TPICE, 3e ch., 10 décembre 1996, n° T-75/96

TRIBUNAL DE PREMIERE INSTANCE DES COMMUNAUTES EUROPEENNES

Ordonnance

PARTIES

Demandeur :

Söktas Pamuk Ve Tarim Ürünlerini Degerlendirme Ticaret Ve Sanayii AS

Défendeur :

Commission des Communautés européennes

COMPOSITION DE LA JURIDICTION

Président :

M. Vesterdorf

Juges :

MM. Briët, Potocki

Avocat :

Me Sinan

TPICE n° T-75/96

10 décembre 1996

LE TRIBUNAL DE PREMIERE INSTANCE DES COMMUNAUTÉS EUROPÉENNES (troisième chambre),

Faits à l'origine du recours

1 Le 8 janvier 1996, le comité des industries du coton et des fibres connexes de l'Union européenne (Eurocoton) a saisi la Commission d'une plainte selon laquelle les importations de tissus de coton écrus plats originaires de République populaire de Chine, d'Égypte, d'Inde, d'Indonésie, du Pakistan et de Turquie feraient l'objet de pratiques de dumping et causeraient ainsi un préjudice important à l'industrie communautaire.

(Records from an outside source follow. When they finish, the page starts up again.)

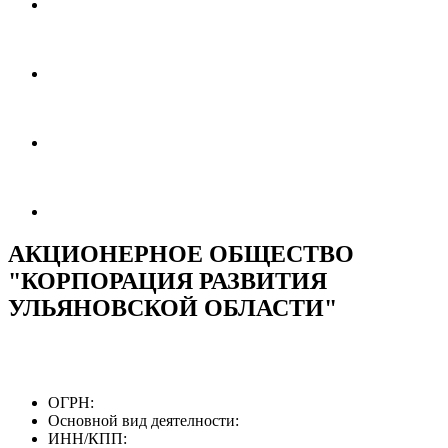
АКЦИОНЕРНОЕ ОБЩЕСТВО
"КОРПОРАЦИЯ РАЗВИТИЯ
УЛЬЯНОВСКОЙ ОБЛАСТИ"
ОГРН:
Основной вид деятелности:
ИНН/КПП:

2 La Commission a ouvert une enquête, conformément à l'article 5 du règlement (CE) n° 3283-94 du Conseil, du 22 décembre 1994, relatif à la défense contre les importations qui font l'objet d'un dumping de la part de pays non membres de la Communauté européenne (JO L 349, p. 1, ci-après "règlement antidumping").

3 L'avis d'ouverture d'une procédure antidumping concernant les importations des tissus en cause a été publié au Journal officiel des Communautés européennes du 21 février 1996 (JO C 50, p. 3).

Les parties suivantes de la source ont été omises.